Dernière mise à jour : 09/07/2004

 

La parole d'enfant malmenée à Outreau

Les conditions d'écoute des témoignages des enfants ont été peu propices à la précision des faits.

«Tchernobyl judiciaire», « séisme au coeur de la justice», dans l'affaire d'Outreau les commentaires, abondants, n'ont pas résisté à l'emphase. Dans un parfum de scandale, certains stigmatisent l'importance accordée à la parole de l'enfant, qui serait responsable d'erreurs judiciaires. La «parole de l'enfant ne doit pas être sacralisée», lit-on avec les questions qui en découlent: n'accorde-t-on pas trop d'importance à celle-ci ? peut-on croire un enfant ainsi perturbé ? Derrière ces questions apparaît un autre problème, de fond : ainsi, l'audition des mineurs en justice, élément important des droits fondamentaux des enfants, serait allée, dans cette affaire comme dans d'autres, à l'encontre de la présomption d'innocence. Alors, droits de l'homme contre droits de l'enfant ?

La parole de l'enfant est à peine reconnue qu'elle est immédiatement disqualifiée... et ce par des arguments d'une désarmante candeur, certains commentateurs s'offusquant des entorses faites à la vérité dans les témoignages des petites victimes. Des volumes entiers ont été consacrés à ce rapport complexe de l'enfant à la vérité, aux raisons pour lesquelles un enfant est amené à ne pas dire la vérité : un rapport différencié au temps, à l'espace et aux personnes, le besoin de voir dans d'autres adultes que ses propres parents des tortionnaires pervers... La défenseure des droits de l'enfant, Claire Brisset, a fort justement souligné à quel point les conditions d'audition de ces petits, qui, rappelons-le, ont bien été violés, étaient peu propices à la précision des faits.

Car c'est bien là le problème : avant de disqualifier la parole de l'enfant, demandons-nous si nous l'avons bien entendue. Que ce soit en s'appuyant sur le témoignage d'un enfant ou sur tout autre indice, une enquête doit rechercher la vérité et non chercher à tout prix à construire un dossier à charge. La prudence doit être de mise lorsque l'on recueille un témoignage dans les procès où la famille est en jeu, compte tenu des innombrables déformations qu'il peut faire subir, ne serait-ce qu'involontairement, à la vérité.

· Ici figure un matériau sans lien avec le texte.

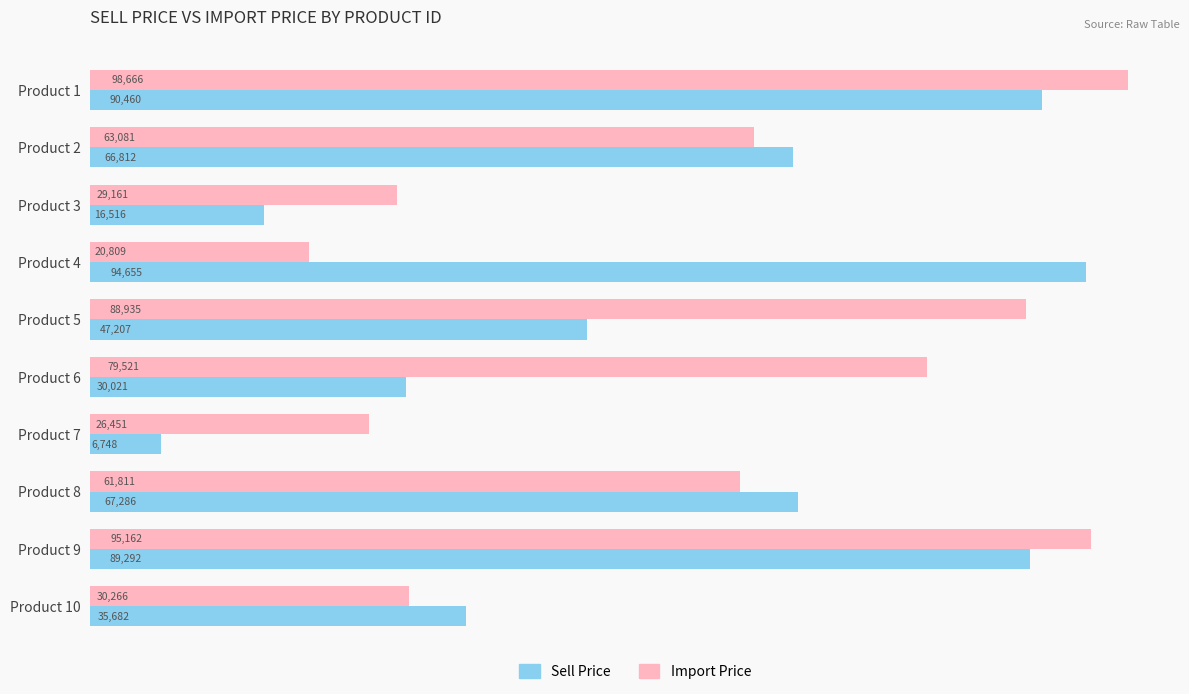

Which category has the lowest value across all series?

Product 7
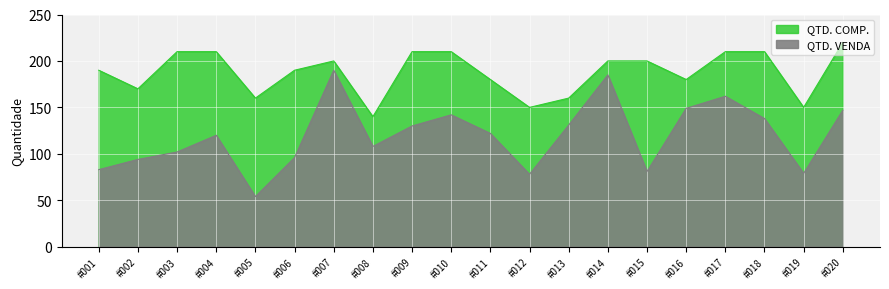

What is the difference between the QTD. VENDA values at #016 and #003?

47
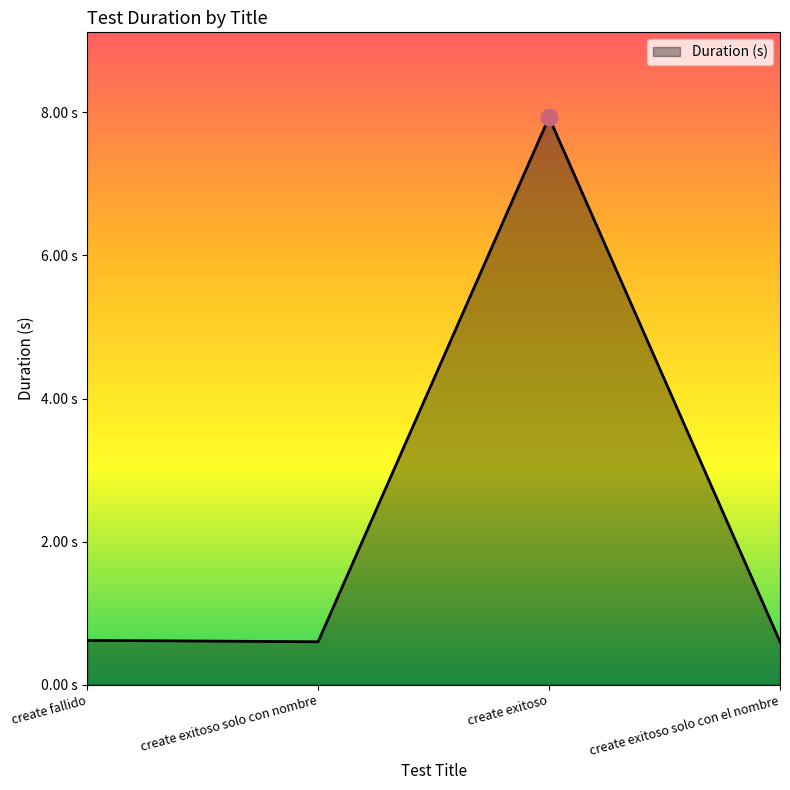

What is the minimum value shown in the chart?

0.6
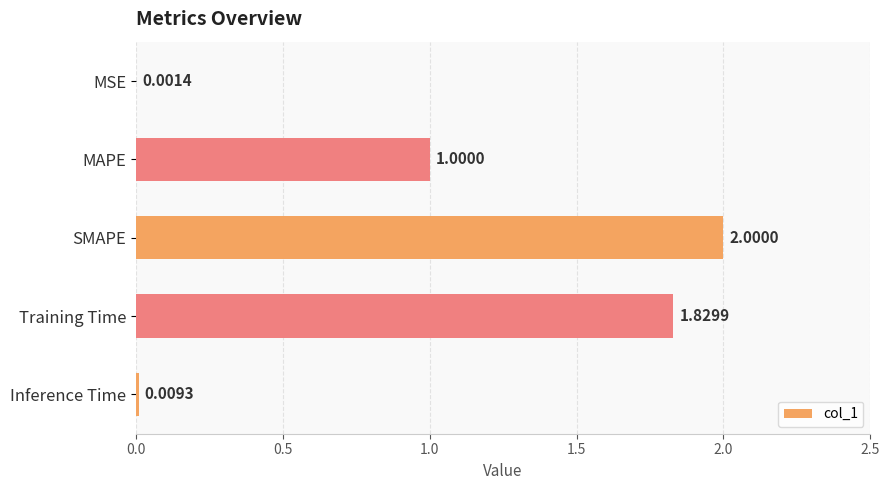

What is the sum of the values at SMAPE and Training Time?

3.8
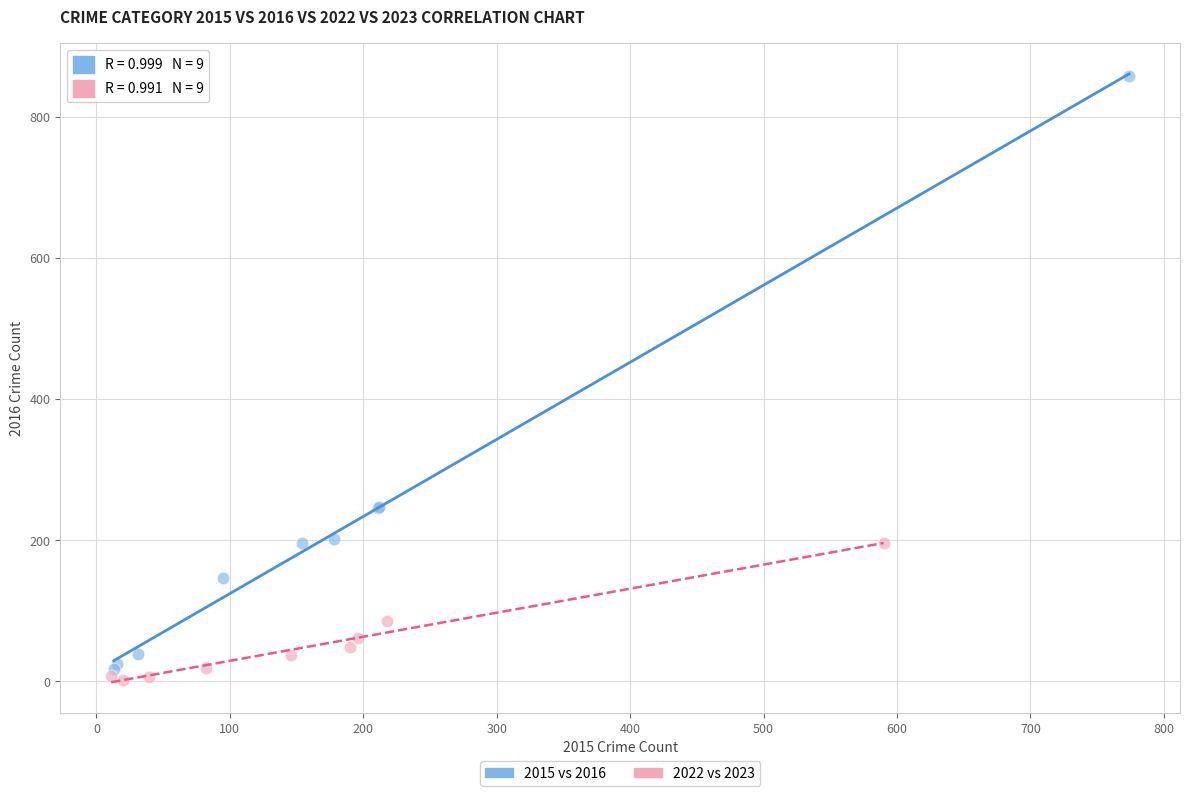

Which series has the largest Y range (max minus min)?

2015 vs 2016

Dans ces affaires où les éléments de preuve se résument souvent à la déclaration de l'enfant, la justice n'est pas suffisamment armée, sur le plan de la formation comme des moyens, pour recourir à des expertises, ou par exemple aux témoignages enregistrés en vidéo, comme le prévoit la loi , qui permettent un climat d'écoute de l'enfant plus propice à la qualité de son témoignage et à sa propre capacité de résilience face à de lourds traumatismes. «Dire, c'est revivre», dit-on. Les enfants d'Outreau ont été exposés sans ménagement, une quinzaine de fois chacun, avec les conséquences que l'on imagine pour leur avenir.

La convention des droits de l'enfant stipule que son audition en justice fait partie de ses droits. Adoptée en 1989 aux Nations unies, signée et ratifiée par la France, cette convention est encore loin d'être entrée dans les actes. La récente audition de la France par le comité des droits de l'enfant de l'Onu (le 2 juin à Genève) a de nouveau souligné les progrès qui demeurent à accomplir en particulier pour ce qui est de leur droit d'expression devant la justice.

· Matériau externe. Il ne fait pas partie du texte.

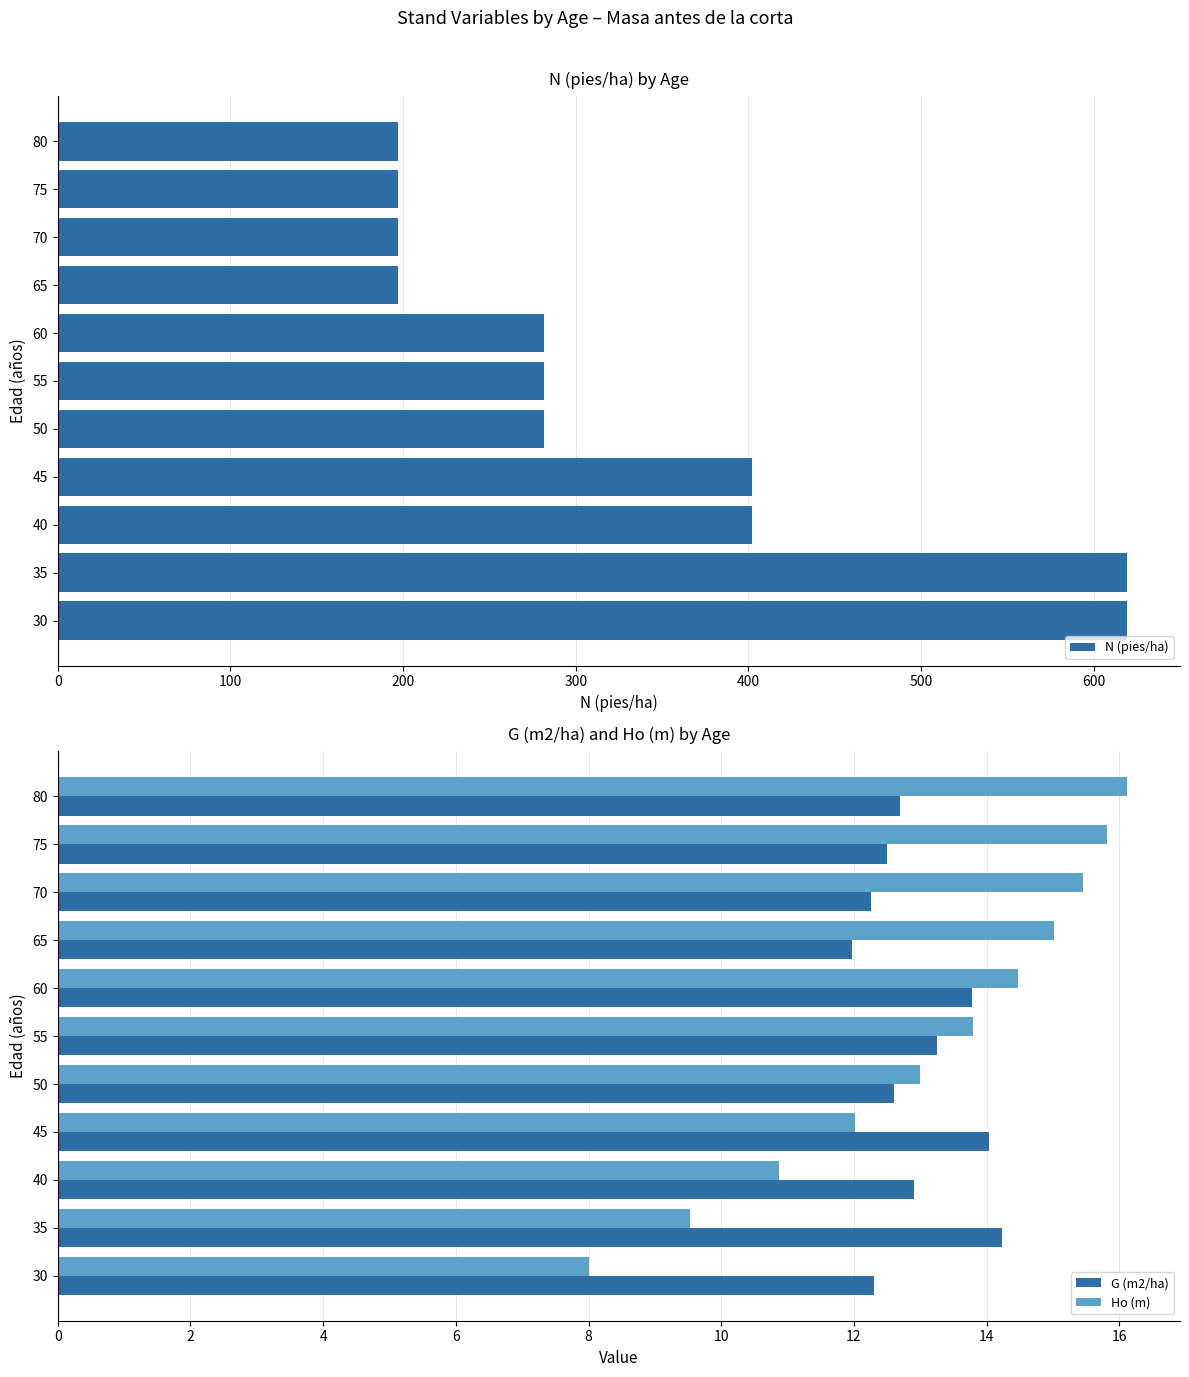

What is the average value of the N (pies/ha) series?

334.2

Ne faisons pas de l'affaire d'Outreau le crépuscule, précoce, des droits de l'enfant, sous prétexte que nous découvrons, en écoutant leurs paroles, des difficultés réelles. Ne retournons pas à la préhistoire des droits de l'enfant, où la parole de celui-ci n'était jamais entendue : le statut de l'enfant a changé, modifiant naturellement le poids accordé à sa parole. Laisser la France à la traîne ne rendrait pas service aux enfants victimes de maltraitance et d'abus sexuels d'abord dans leur propre famille. Non, oublier les droits des enfants au nom des droits de l'homme ne constitue aucunement un progrès."

Un article de Jacques Hintzy, président de l'Unicef France.